1 Chronicles 23:4 . Twenty and four thousand were to set forward the work of the house; not as officers, but domus ministerio, servants who performed the hard work for the priests. The splendour of David’s kingdom required establishments.
1 Chronicles 23:6 . David divided them into courses. The levites served from week to week; the priests also, as in the next chapter, were divided into twenty four courses. The sanhedrim examined their persons to see that they were perfect, and their birth to see whether they were the sons of Aaron. If maimed, they were not allowed to approach the altar, but to perform inferior services, and so had meat; and in cases of need, as when unclean for the dead, a priest might officiate during such time of sickness, though unclean.
No tribe had God blessed more than the small tribe of Levi. The poll of the men able to do service, besides the priests, was thirty eight thousand. Consequently, the population of that tribe could not be less than two hundred thousand. Equally biassed by virtue and interest, they had been more faithful to the religion of their fathers than others; and God, through the long and severe times of Philistine oppression, had remarkably blessed and preserved them from evil. May we and our children learn from this, and a thousand other instances, to abide under the covenant protection of Israel’s God.

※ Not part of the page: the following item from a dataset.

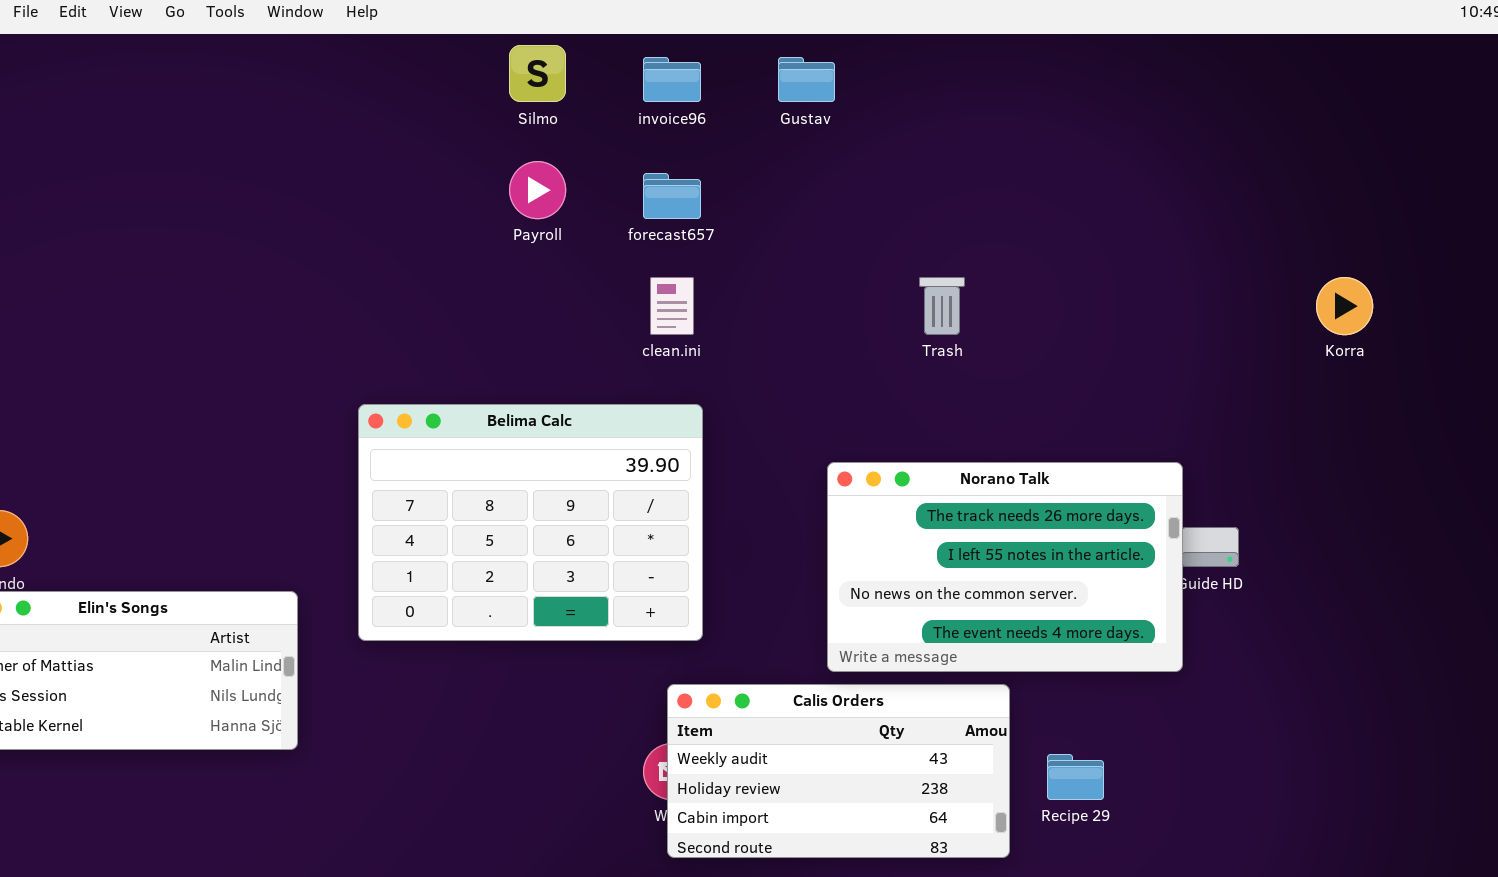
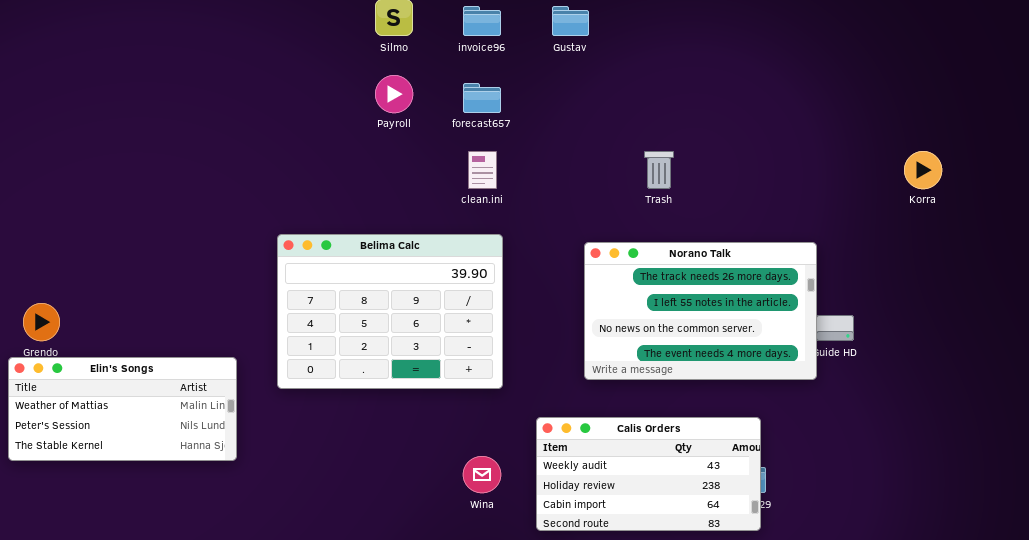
Norano Talk: [827,462,1183,672] -> [584,242,817,380], moved
Calis Orders: [667,684,1010,858] -> [536,417,761,531], moved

We learn farther, that not only Levi, but all the tribes prospered in proportion as they were faithful to the Lord. David was liberal to the priests and levites; and they in return were grateful and assiduous. They suppressed vice, they cherished virtue, and diffused knowledge through the land; and we never read, till after Solomon’s fall, that any man murmured to pay his tithes and taxes to God and his king; for the servants were worthy, and the oblations so paid, oblations on which the worshipper was partially allowed to feast, bore no proportion to the hundredfold prosperity which was heaped upon the land. Thus God, who was bounteous to his people, required the heart, and a grateful return of mercies.
The priests and the levites served the Lord by courses. This was in every view a happy arrangement. Every one had bread to eat, and the people had a circulation of talents in the reading and expounding of the law, as we find examples in the book of Deuteronomy, in the psalms, and in the sermons of the prophets. The holy prophets also circulated their labours through the land; and the Lord Christ, and his apostles, proceeded on the same plan. Hence the mode of one settled minister to a congregation, is not sufficiently warranted by example in the holy scriptures. And the early bishops, one of whom was in every town, which we should call a market- town, had deacons under them, which made a circulation of gifts, and a diversity of instruction. He who undertakes the sole instruction of a large congregation, should indeed be a man of singular talents.
Here we cannot but rejoice to find Moses, the man of God, still living in the numerous branches of his family. He had sought no princely preferments for his sons; but the laws of the father were still in the mouths of his children. Well, that was treasure, and that was the utmost of the father’s wishes. Truly we have an instance here, that God shows mercy unto thousands of generations in them that love him, and keep his commandments.